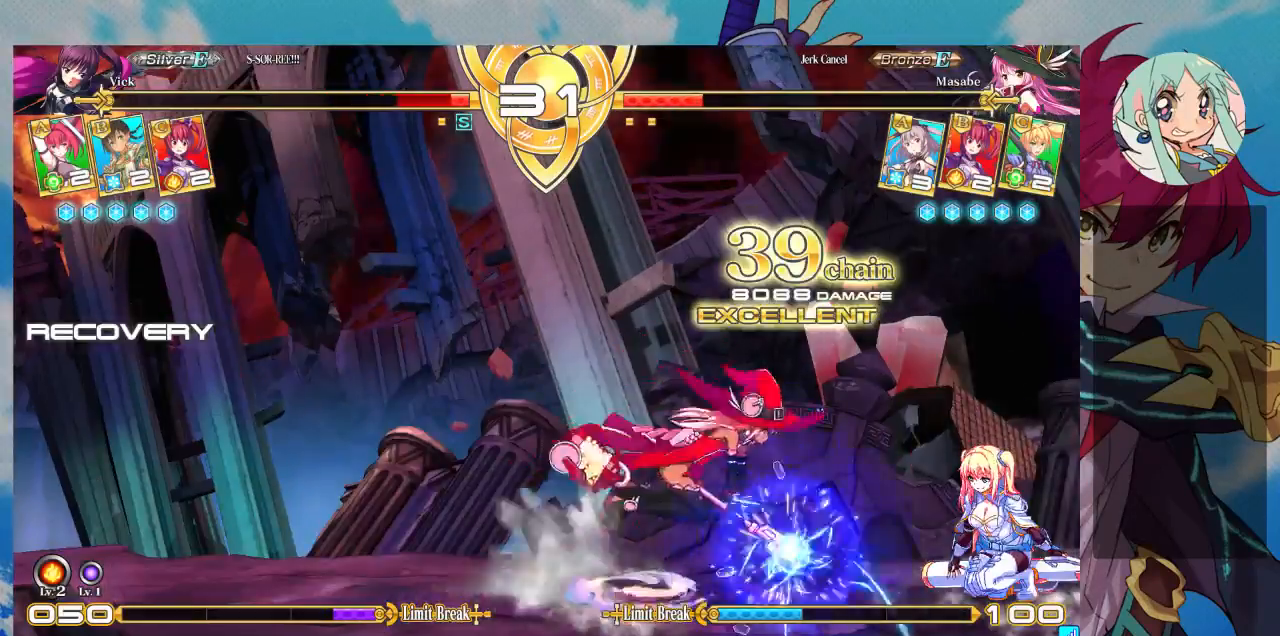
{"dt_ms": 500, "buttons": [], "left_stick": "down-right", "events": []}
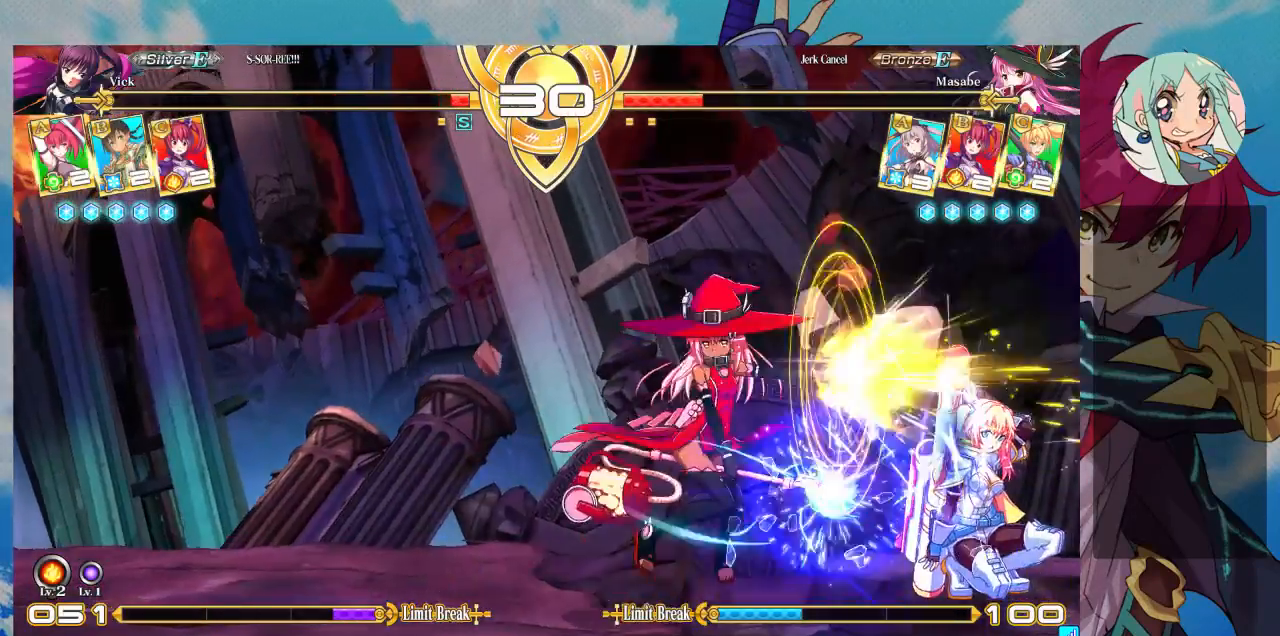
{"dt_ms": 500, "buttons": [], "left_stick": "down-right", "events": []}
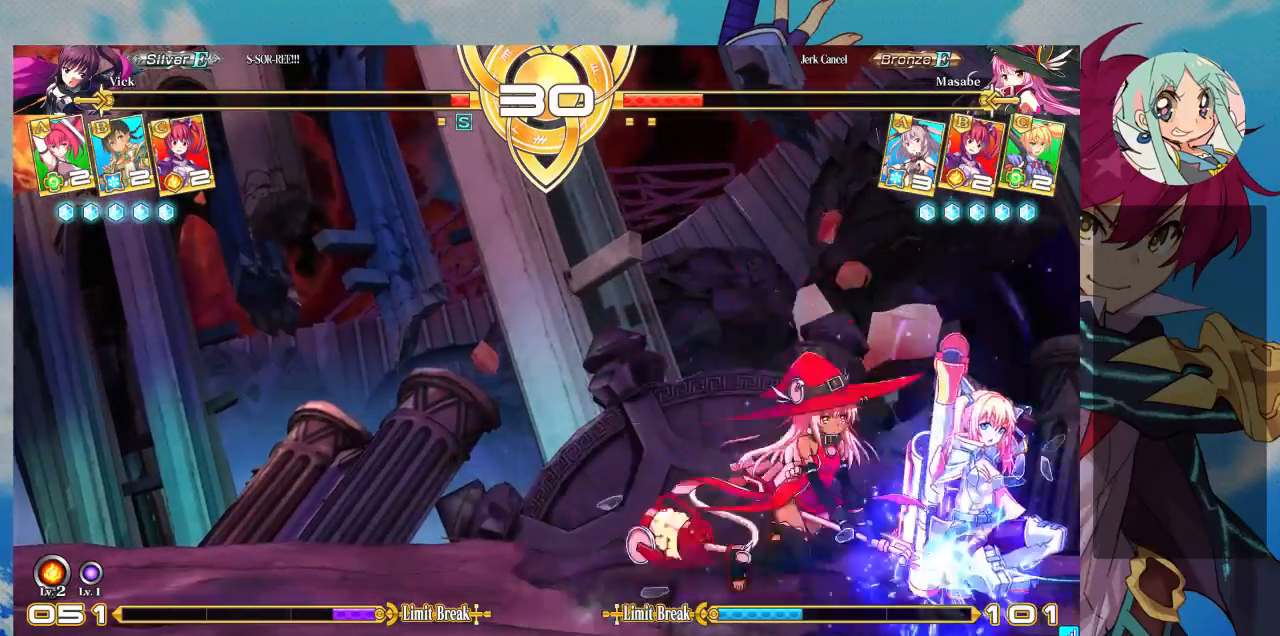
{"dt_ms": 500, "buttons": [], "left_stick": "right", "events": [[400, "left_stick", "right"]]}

========================================================================

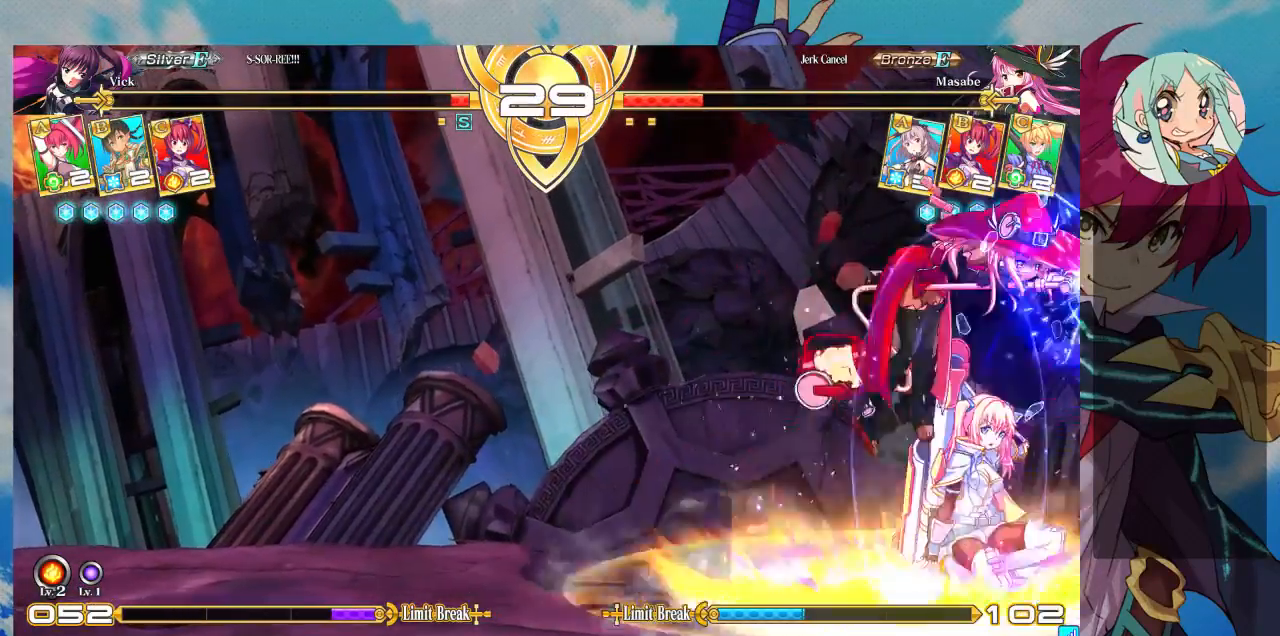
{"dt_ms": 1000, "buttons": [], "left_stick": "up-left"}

========================================================================

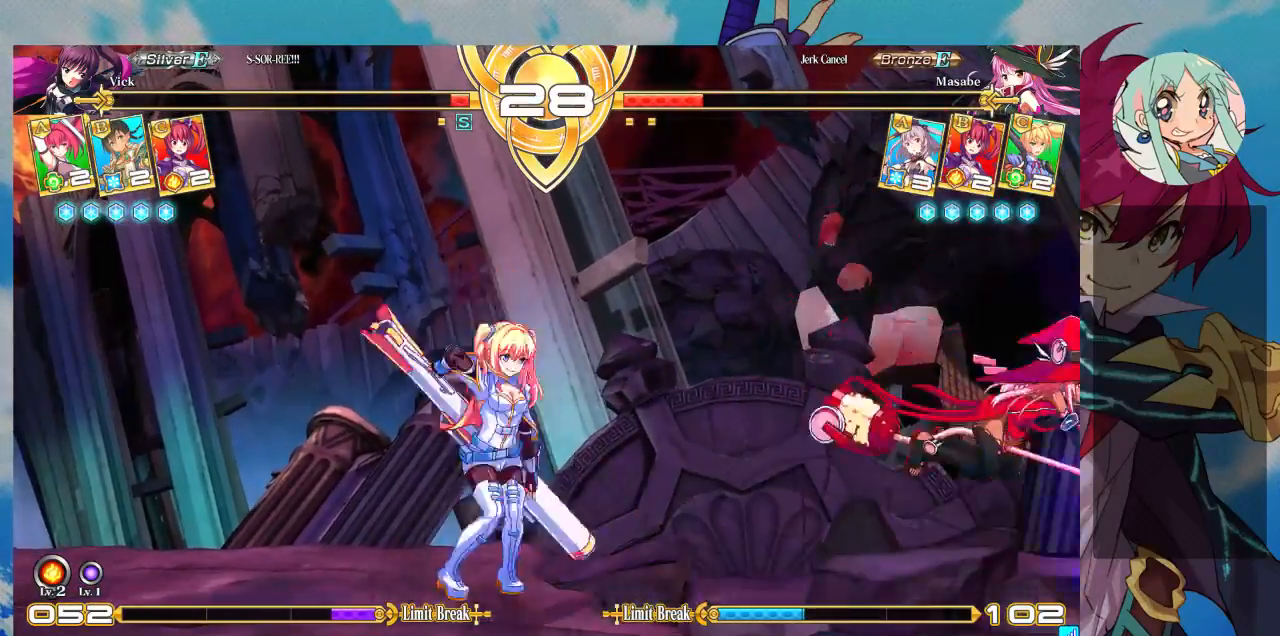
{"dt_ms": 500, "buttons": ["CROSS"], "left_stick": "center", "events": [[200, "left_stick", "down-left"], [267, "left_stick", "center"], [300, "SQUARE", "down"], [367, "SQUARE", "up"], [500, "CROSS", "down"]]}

========================================================================

§ **Problem**:
In the lines above, find the word "events" and copy each line that contains it.

§ **Exercise output**:
{"dt_ms": 500, "buttons": [], "left_stick": "down-right", "events": []}
{"dt_ms": 500, "buttons": [], "left_stick": "down-right", "events": []}
{"dt_ms": 500, "buttons": [], "left_stick": "right", "events": [[400, "left_stick", "right"]]}
{"dt_ms": 500, "buttons": ["CROSS"], "left_stick": "center", "events": [[200, "left_stick", "down-left"], [267, "left_stick", "center"], [300, "SQUARE", "down"], [367, "SQUARE", "up"], [500, "CROSS", "down"]]}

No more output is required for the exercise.